In humans, this licking is replaced by a long period of labor, during which the contractions of the uterus stimulate the fetal skin. Infants who are not adequately touched after birth often suffer tremendously, sometimes even dying as a result. This suggests that healthy children are directly proportional to touching mothers. Blood relations are not key: adoptive mothers can perform the same tasks with similar effects. Why I am sharing this insightful research is because one of our five senses is under siege and staring at a partial extinction!
Touch has been one of the senses least researched but the power of touch cannot be denied. With even a light touch our body becomes a medium of expression communicating to ourselves and others too.
Touch has been an intrinsic part of the language of love and hatred. It has been proven through sensory compensation hypothesis, and there is evidence that practice can aid touch which can then become the eyes for those who cannot see along with their ears.
For visually impaired, sound and touch are their eyes. For those who are both deaf and blind, their only way to see the world is through touch. It has been scientifically proven that whenever one of your senses is taken away or not present at the time of birth itself, your other senses get stronger and compensate for the loss.
The book “Politics of Touch” by Erin Manning looks at touch not just as one of the senses but its interplay between living beings, living beings and non-living beings, humans and varied elements of nature and takes us through the experiential journey of touch beginning with the dance form tango which has a marvellous fusion of listening, feeling, touching and body movements.
Amidst this listening and responding, the language of touch plays a pivotal role with the background music adding to the sensation. Tango has encouraged communication amongst cultures and communities across the world because it mostly begins between two strangers. This touch at best is improvised in that moment. Most of the times, there is not even any improvisation. Like that visually impaired who is banging his stick on the pedestrian way staring towards the traffic waiting for someone to respond with his voice or with a gentle touch to say, “yes I can help you cross the road.”

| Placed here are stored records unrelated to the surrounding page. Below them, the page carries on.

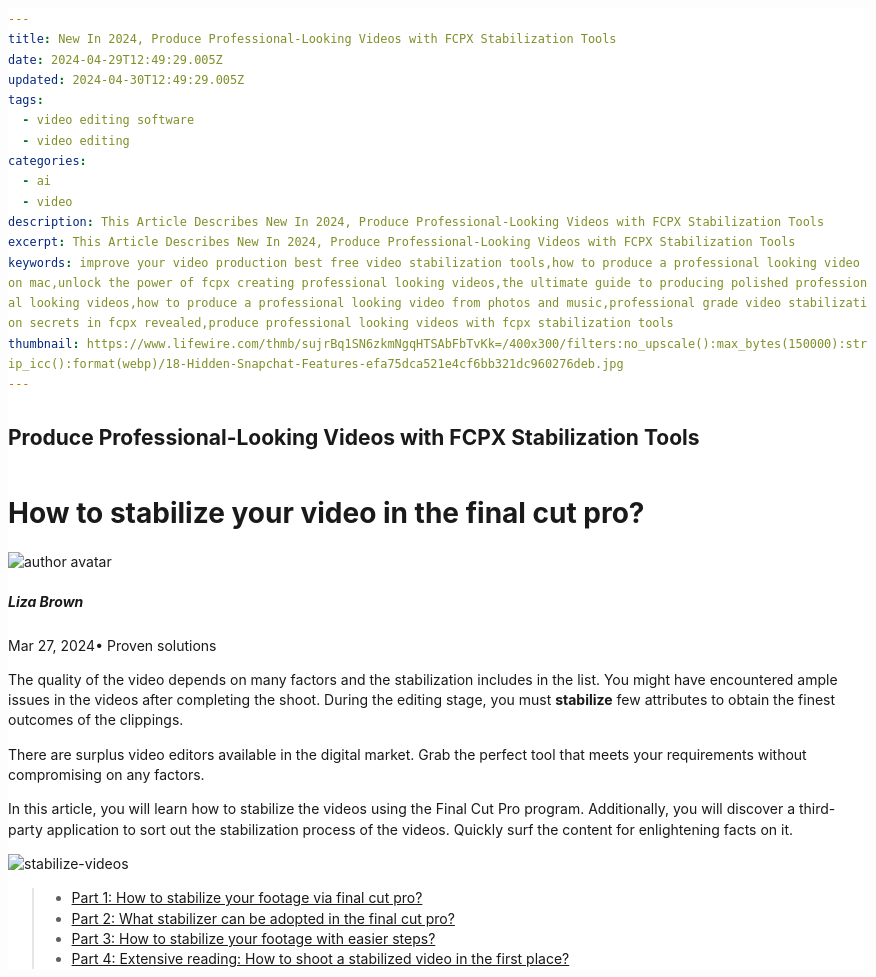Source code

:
 ```yaml
---
title: New In 2024, Produce Professional-Looking Videos with FCPX Stabilization Tools
date: 2024-04-29T12:49:29.005Z
updated: 2024-04-30T12:49:29.005Z
tags: 
  - video editing software
  - video editing
categories: 
  - ai
  - video
description: This Article Describes New In 2024, Produce Professional-Looking Videos with FCPX Stabilization Tools
excerpt: This Article Describes New In 2024, Produce Professional-Looking Videos with FCPX Stabilization Tools
keywords: improve your video production best free video stabilization tools,how to produce a professional looking video on mac,unlock the power of fcpx creating professional looking videos,the ultimate guide to producing polished professional looking videos,how to produce a professional looking video from photos and music,professional grade video stabilization secrets in fcpx revealed,produce professional looking videos with fcpx stabilization tools
thumbnail: https://www.lifewire.com/thmb/sujrBq1SN6zkmNgqHTSAbFbTvKk=/400x300/filters:no_upscale():max_bytes(150000):strip_icc():format(webp)/18-Hidden-Snapchat-Features-efa75dca521e4cf6bb321dc960276deb.jpg
---
```


## Produce Professional-Looking Videos with FCPX Stabilization Tools

# How to stabilize your video in the final cut pro?

![author avatar](https://lh5.googleusercontent.com/-AIMmjowaFs4/AAAAAAAAAAI/AAAAAAAAABc/Y5UmwDaI7HU/s250-c-k/photo.jpg)

##### Liza Brown

 Mar 27, 2024• Proven solutions

The quality of the video depends on many factors and the stabilization includes in the list. You might have encountered ample issues in the videos after completing the shoot. During the editing stage, you must **stabilize** few attributes to obtain the finest outcomes of the clippings.

There are surplus video editors available in the digital market. Grab the perfect tool that meets your requirements without compromising on any factors.

In this article, you will learn how to stabilize the videos using the Final Cut Pro program. Additionally, you will discover a third-party application to sort out the stabilization process of the videos. Quickly surf the content for enlightening facts on it.

![stabilize-videos](https://images.wondershare.com/filmora/images/final-cut-pro/stabilize-videos.jpg)

> * [Part 1: How to stabilize your footage via final cut pro?](#part1)
> * [Part 2: What stabilizer can be adopted in the final cut pro?](#part2)
> * [Part 3: How to stabilize your footage with easier steps?](#part3)
> * [Part 4: Extensive reading: How to shoot a stabilized video in the first place?](#part4)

Immediately, in a fraction of a second, an informal agreement gets executed and the person makes him cross the road. In this whole transaction, there is exchange of sensations, formation of trust and execution.
To touch entails acknowledging the risks associated with the unknown toward whom I reach when I touch. That is where tact is different from touch like in pre-inscribed tactile paths at metro stations and on pedestrian ways. When you do it tact-fully, you zero the risk which is 100% in case of touch. In case of visually impaired and deaf-blind persons, the ability to walk or do things tactfully is taken away due to the absence of sight and more so in the case of deaf-blind who cannot even hear. Only when I see a crowd is when I will want to check why it is gathered. In case they are fighting, as a visually impaired, I will not go there because I know something is wrong and I heard it. Someone who is deaf-blind cannot even hear which makes it impossible for him to know till he touches something with all the risk involved or gets support of technology to visualize a situation in his mind.
That is where, in post COVID times, one wonders how would two strangers trust each other to hold respective bodies with confidence and flow without any fear, in a Tango? How would a visually impaired trust a stranger to help him board a bus? How would they go to a museum and touch artefacts to experience what it looks like if it has been touch by an infect person? Whether they are congenitally, adventitiously or late blind, they all have no option but to use touch as a sense to steer through their daily lives. Even in today’s times, they already carry a tag of “sympathy” and most live a life of rejection.
The risk taken by visually impaired or deaf-blind has already been very high whenever they step out of the boundaries of their house. With a disease which gets transmitted through touch or from the droplets of a sneeze, living life for people who use touch as their eyes will become very difficult.
Only nature can tell how this gap lacking ‘human touch’ among humans will be re-filled.